Q: When do I begin the process of designing a case interior for my transportable equipment?

A: For faster and more efficient market launches and better budgetary planning, we recommend you start designing your case early in the product design cycle to ensure a properly configured package. This is particularly necessary for highly sensitive and expensive equipment that needs intricate foam protection, such as military or aviation components, or for projects requiring venting or other accommodations beyond foam cushioning, such as interactive electronic testing equipment.

Q: Why can’t I just stuff a case with plenty of foam around my equipment?

A: Insufficient packaging will likely result in damage to the contents, which is a key consideration. On the flipside,

there are also issues and risks of over-designing packaging to provide an unnecessarily high level of protection. For the user, over-design can be a source of recurring aggravation. The packaging could be bulkier to handle, heavier to move, more costly to ship, and more cumbersome to use. The cost will also be more than necessary, because the protective features are beyond what is required.

Q: Okay, so what are my primary concerns when I begin to select a case interior?

A: With the understanding that the optimal case provides all the protection needed in the most compact and lowest cost design, begin by outlining the key parameters, including who will be using the case, how it will be transported, and in what environmental conditions it will be used. This will allow you to step back and see which parameters contradict each other or which ones require a particularly creative solution in order to achieve them. Once this information is evaluated and decided upon, you are ready to consider the more critical requirements of materials and placement.

Q: Tell me more about what to look for when considering how the case will be used.

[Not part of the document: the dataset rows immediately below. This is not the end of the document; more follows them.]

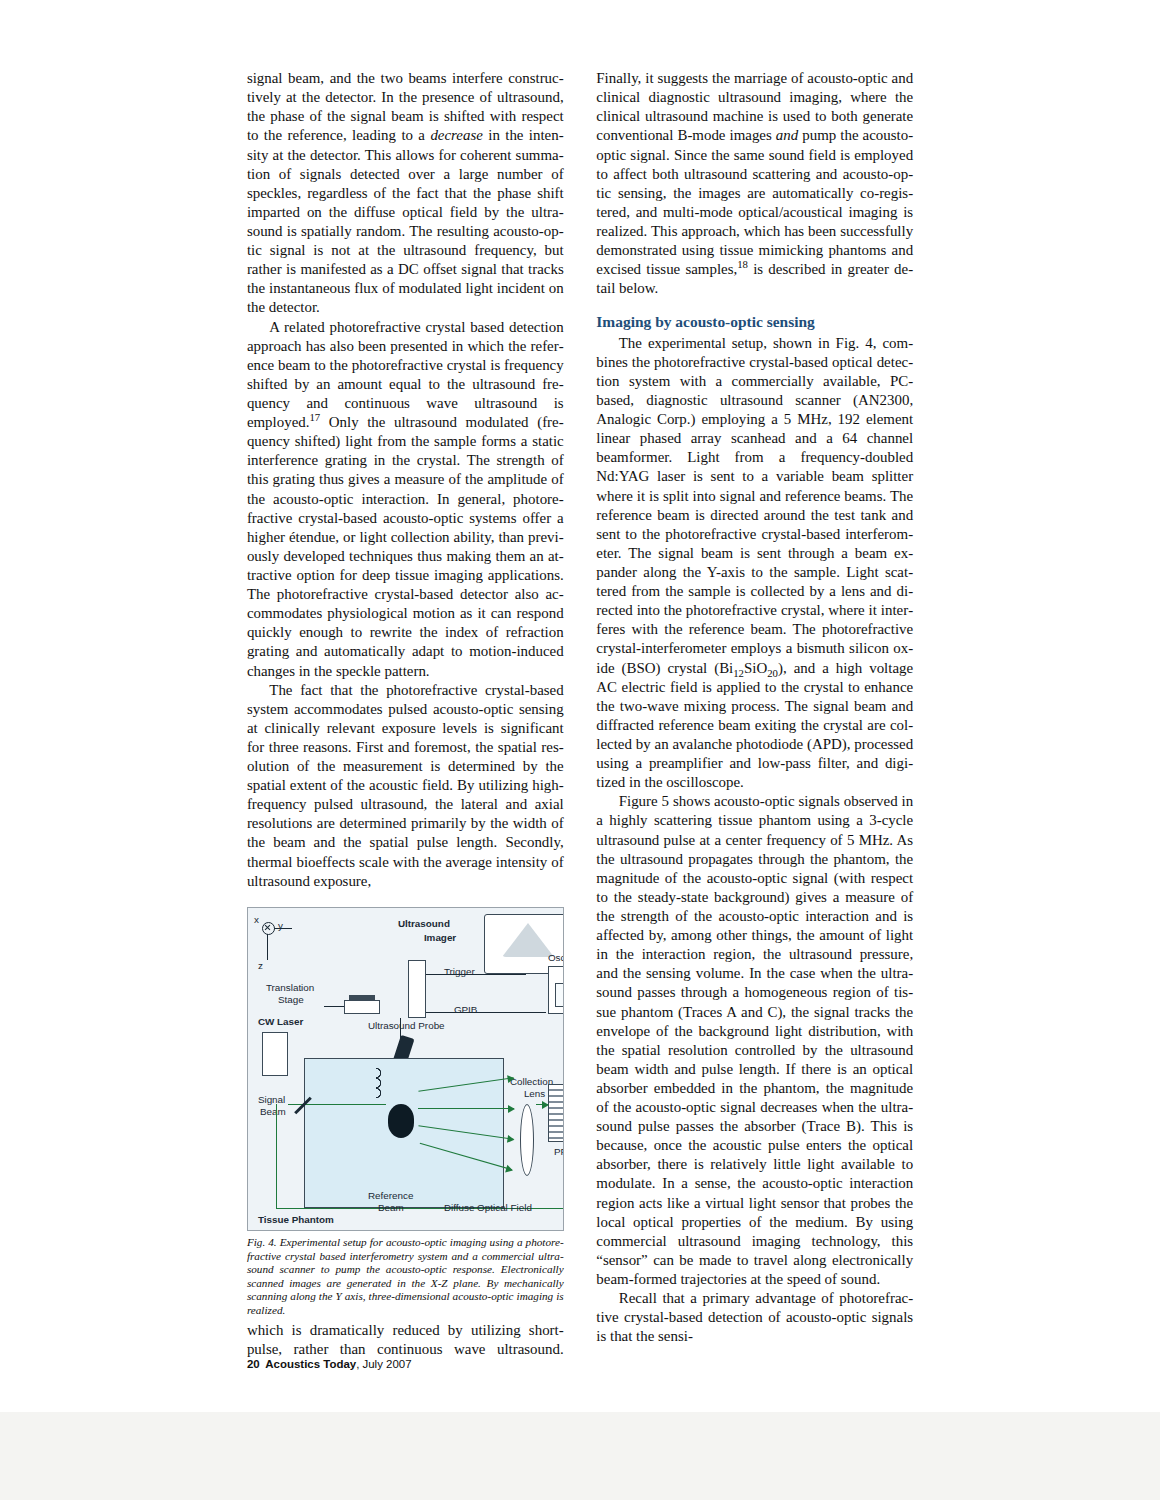signal beam, and the two beams interfere constructively at the detector. In the presence of ultrasound, the phase of the signal beam is shifted with respect to the reference, leading to a decrease in the intensity at the detector. This allows for coherent summation of signals detected over a large number of speckles, regardless of the fact that the phase shift imparted on the diffuse optical field by the ultrasound is spatially random. The resulting acousto-optic signal is not at the ultrasound frequency, but rather is manifested as a DC offset signal that tracks the instantaneous flux of modulated light incident on the detector.
A related photorefractive crystal based detection approach has also been presented in which the reference beam to the photorefractive crystal is frequency shifted by an amount equal to the ultrasound frequency and continuous wave ultrasound is employed.17 Only the ultrasound modulated (frequency shifted) light from the sample forms a static interference grating in the crystal. The strength of this grating thus gives a measure of the amplitude of the acousto-optic interaction. In general, photorefractive crystal-based acousto-optic systems offer a higher étendue, or light collection ability, than previously developed techniques thus making them an attractive option for deep tissue imaging applications. The photorefractive crystal-based detector also accommodates physiological motion as it can respond quickly enough to rewrite the index of refraction grating and automatically adapt to motion-induced changes in the speckle pattern.
The fact that the photorefractive crystal-based system accommodates pulsed acousto-optic sensing at clinically relevant exposure levels is significant for three reasons. First and foremost, the spatial resolution of the measurement is determined by the spatial extent of the acoustic field. By utilizing high-frequency pulsed ultrasound, the lateral and axial resolutions are determined primarily by the width of the beam and the spatial pulse length. Secondly, thermal bioeffects scale with the average intensity of ultrasound exposure,
x y
z
Ultrasound Imager
Trigger
Oscilloscope
GPIB
Translation Stage
CW Laser
Ultrasound Probe
Signal Beam
Collection Lens
PRC
Active Filter
Avalanche Photodiode
Aperture
Reference Beam Diffuse Optical Field Tissue Phantom
Fig. 4. Experimental setup for acousto-optic imaging using a photorefractive crystal based interferometry system and a commercial ultrasound scanner to pump the acousto-optic response. Electronically scanned images are generated in the X-Z plane. By mechanically scanning along the Y axis, three-dimensional acousto-optic imaging is realized.
which is dramatically reduced by utilizing short-pulse, rather than continuous wave ultrasound. Finally, it suggests the marriage of acousto-optic and clinical diagnostic ultrasound imaging, where the clinical ultrasound machine is used to both generate conventional B-mode images and pump the acousto-optic signal. Since the same sound field is employed to affect both ultrasound scattering and acousto-optic sensing, the images are automatically co-registered, and multi-mode optical/acoustical imaging is realized. This approach, which has been successfully demonstrated using tissue mimicking phantoms and excised tissue samples,18 is described in greater detail below.
Imaging by acousto-optic sensing
The experimental setup, shown in Fig. 4, combines the photorefractive crystal-based optical detection system with a commercially available, PC-based, diagnostic ultrasound scanner (AN2300, Analogic Corp.) employing a 5 MHz, 192 element linear phased array scanhead and a 64 channel beamformer. Light from a frequency-doubled Nd:YAG laser is sent to a variable beam splitter where it is split into signal and reference beams. The reference beam is directed around the test tank and sent to the photorefractive crystal-based interferometer. The signal beam is sent through a beam expander along the Y-axis to the sample. Light scattered from the sample is collected by a lens and directed into the photorefractive crystal, where it interferes with the reference beam. The photorefractive crystal-interferometer employs a bismuth silicon oxide (BSO) crystal (Bi12SiO20), and a high voltage AC electric field is applied to the crystal to enhance the two-wave mixing process. The signal beam and diffracted reference beam exiting the crystal are collected by an avalanche photodiode (APD), processed using a preamplifier and low-pass filter, and digitized in the oscilloscope.
Figure 5 shows acousto-optic signals observed in a highly scattering tissue phantom using a 3-cycle ultrasound pulse at a center frequency of 5 MHz. As the ultrasound propagates through the phantom, the magnitude of the acousto-optic signal (with respect to the steady-state background) gives a measure of the strength of the acousto-optic interaction and is affected by, among other things, the amount of light in the interaction region, the ultrasound pressure, and the sensing volume. In the case when the ultrasound passes through a homogeneous region of tissue phantom (Traces A and C), the signal tracks the envelope of the background light distribution, with the spatial resolution controlled by the ultrasound beam width and pulse length. If there is an optical absorber embedded in the phantom, the magnitude of the acousto-optic signal decreases when the ultrasound pulse passes the absorber (Trace B). This is because, once the acoustic pulse enters the optical absorber, there is relatively little light available to modulate. In a sense, the acousto-optic interaction region acts like a virtual light sensor that probes the local optical properties of the medium. By using commercial ultrasound imaging technology, this “sensor” can be made to travel along electronically beam-formed trajectories at the speed of sound.
Recall that a primary advantage of photorefractive crystal-based detection of acousto-optic signals is that the sensi-
20 Acoustics Today, July 2007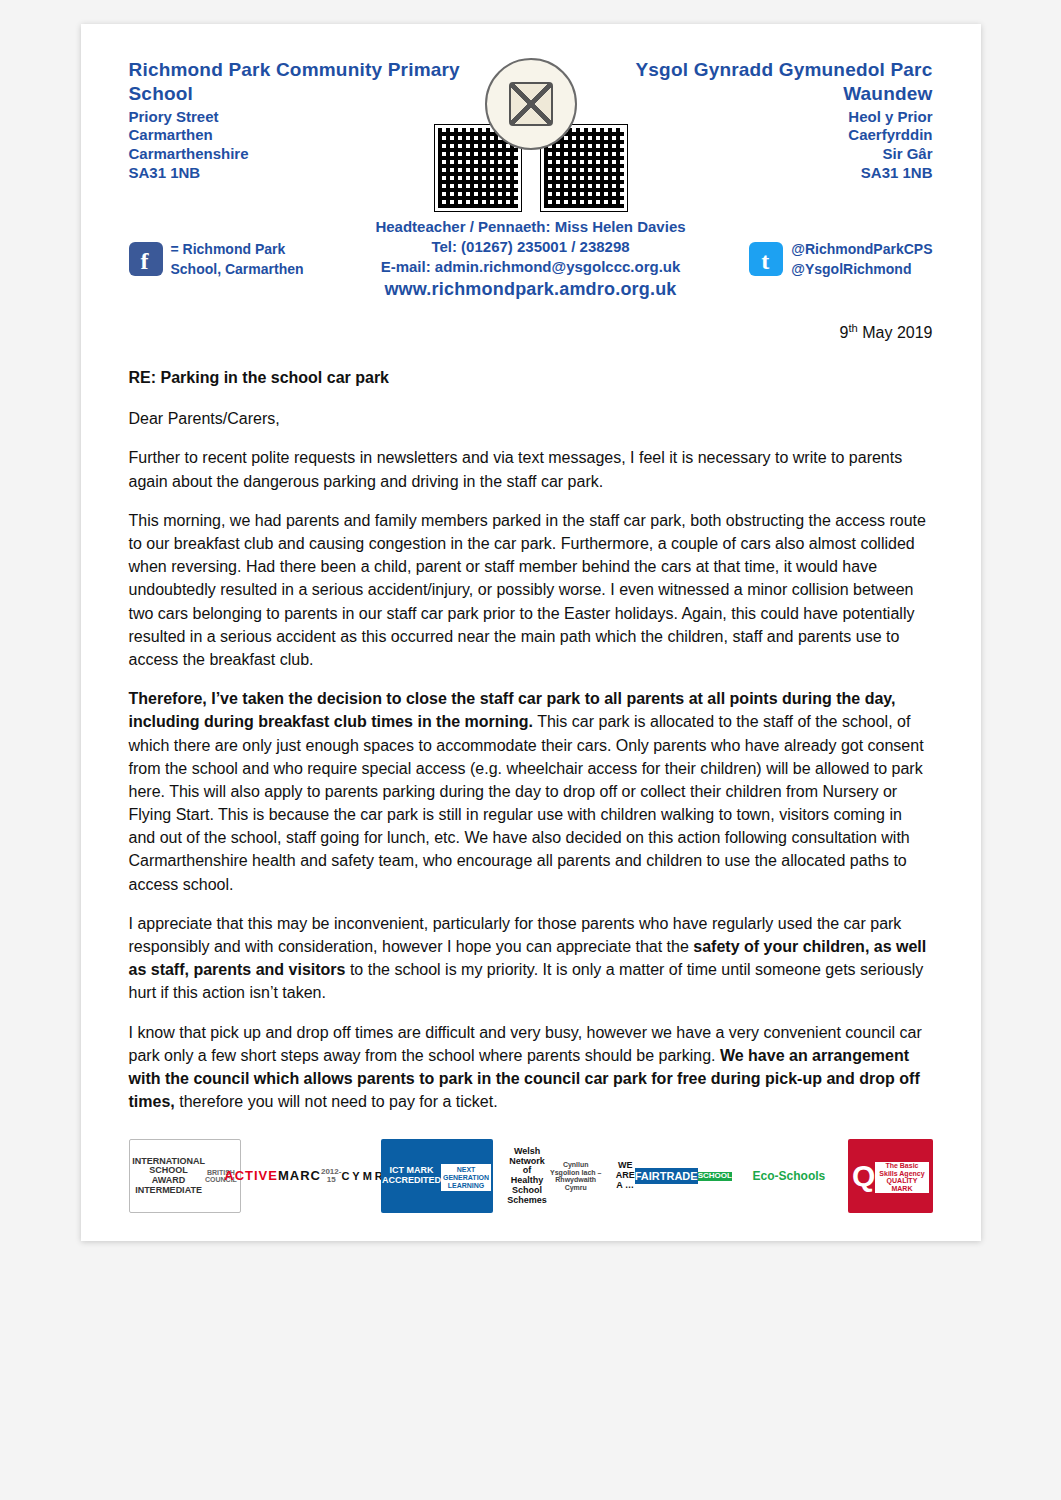Richmond Park Community Primary School
Priory Street
Carmarthen
Carmarthenshire
SA31 1NB
Ysgol Gynradd Gymunedol Parc Waundew
Heol y Prior
Caerfyrddin
Sir Gâr
SA31 1NB
= Richmond Park
School, Carmarthen
Headteacher / Pennaeth: Miss Helen Davies
Tel: (01267) 235001 / 238298
E-mail: admin.richmond@ysgolccc.org.uk
www.richmondpark.amdro.org.uk
@RichmondParkCPS
@YsgolRichmond
9th May 2019
RE: Parking in the school car park
Dear Parents/Carers,
Further to recent polite requests in newsletters and via text messages, I feel it is necessary to write to parents again about the dangerous parking and driving in the staff car park.
This morning, we had parents and family members parked in the staff car park, both obstructing the access route to our breakfast club and causing congestion in the car park. Furthermore, a couple of cars also almost collided when reversing. Had there been a child, parent or staff member behind the cars at that time, it would have undoubtedly resulted in a serious accident/injury, or possibly worse. I even witnessed a minor collision between two cars belonging to parents in our staff car park prior to the Easter holidays. Again, this could have potentially resulted in a serious accident as this occurred near the main path which the children, staff and parents use to access the breakfast club.
Therefore, I’ve taken the decision to close the staff car park to all parents at all points during the day, including during breakfast club times in the morning. This car park is allocated to the staff of the school, of which there are only just enough spaces to accommodate their cars. Only parents who have already got consent from the school and who require special access (e.g. wheelchair access for their children) will be allowed to park here. This will also apply to parents parking during the day to drop off or collect their children from Nursery or Flying Start. This is because the car park is still in regular use with children walking to town, visitors coming in and out of the school, staff going for lunch, etc. We have also decided on this action following consultation with Carmarthenshire health and safety team, who encourage all parents and children to use the allocated paths to access school.
I appreciate that this may be inconvenient, particularly for those parents who have regularly used the car park responsibly and with consideration, however I hope you can appreciate that the safety of your children, as well as staff, parents and visitors to the school is my priority. It is only a matter of time until someone gets seriously hurt if this action isn’t taken.
I know that pick up and drop off times are difficult and very busy, however we have a very convenient council car park only a few short steps away from the school where parents should be parking. We have an arrangement with the council which allows parents to park in the council car park for free during pick-up and drop off times, therefore you will not need to pay for a ticket.
INTERNATIONAL
SCHOOL AWARD
INTERMEDIATE BRITISH COUNCIL
ACTIVE
MARC
2012-15 CYMRU
ICT MARK
ACCREDITED NEXT GENERATION LEARNING
Welsh Network of
Healthy School Schemes Cynllun Ysgolion Iach – Rhwydwaith Cymru
WE ARE A … FAIRTRADE SCHOOL
Eco-Schools
Q The Basic Skills Agency
QUALITY MARK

A: An example of usage might be when a bulky 20-pound aluminum case seems reasonable until the user needs to

carry it through an airport. Another example is when you add wheels to a heavy case, then find that the user has to walk across a rocky terrain to get to the job site. Thinking about the interaction between contents and the user will help in your design process.

Q: Once I’ve worked all that out, what do I need to know about the interior selection?

A: Ultimately, the main goal of any packaging solution is to protect the contents. To calculate the right foam and

thickness, consider three important characteristics of your parts—fragility, weight, and size.

Q: Weight and size I know, but how do I evaluate the fragility of my contents?

A: Fragility of the case contents can be defined in terms of G limit. The G force of an object is a measurement of acceleration due to gravity and expresses the point at which damage can occur. To determine the G limit, step velocity and step acceleration tests are conducted until damage occurs. This is not always feasible during product development due to timelines and costs. More often than not, the exact fragility is not known. In these instances you can use G ranges established for similar types of products.

Extremely Fragile | 15-25 G’s
Special military applications, precision aligned test instruments
Very Delicate | 25-40 G’s
Mechanically shock mounted instruments and electronic equipment (shock mounts should be firmly secured prior to packaging and are provided for in-service protection only)
Delicate | 40-60 G’s
Aircraft accessories, computer equipment and other electronics
Moderately Delicate | 60-85 G’s
Video equipment, computer monitors
Moderately Rugged | 85-115 G’s
Equipment with minimal electronic controls
Rugged | 115 G’s and up
Machinery

Q: What more do I need to know about the weight and size of my parts?

A: First, the weight of the parts will help determine how the package will be handled in distribution. Heavier packages are less likely to be subjected to higher drops. Accordingly, sizes and weights are used by industry standards, such as ASTM 4169 and MIL-STD 810, to determine the height and frequency of drops to be used for validation testing. Second, weight and size are used to calculate PSI or static stress, a factor that will help select the type of foam to use. This is determined by taking an item’s weight, in pounds, divided by the square inches of each side of the item. It’s also best to hold the parts on their largest and flattest sides to minimize static stress. You don’t want all the weight of the part to be distributed on its smallest and most vulnerable side during a drop.

Q: Is there a way to calculate how much foam I need?

A: Each foam type and density has its own cushioning curve, which is used to illustrate optimum performance based on G limit, weight, and drop heights. These curves help establish the foam thickness you need. In general, PSI is used to determine your foam density. Three common foam types are:

0.1-0.3 PSI – 2 lb./ft.3 polyurethane

0.4-0.6 PSI – 4 lb./ft.3 polyurethane

0.7-1.0 PSI – 2 lb./ft.3 polyethylene

The foam design needs careful consideration to maximize storage and protection while staying within the limitations of foam fabrication, such as minimum wall thickness of foam between parts.

Q: Is foam the only option for holding my parts in a case?

A: Foam is the most common option and can be quite effective for protection. However, it may not be the best option for your application or for every part going into the case. For example, a formed plastic interior is best for durable applications where cleaning is an issue. A literature pocket can be used for print collateral that needs no protection, or straps and hinged compartments can be employed throughout to maximize storage.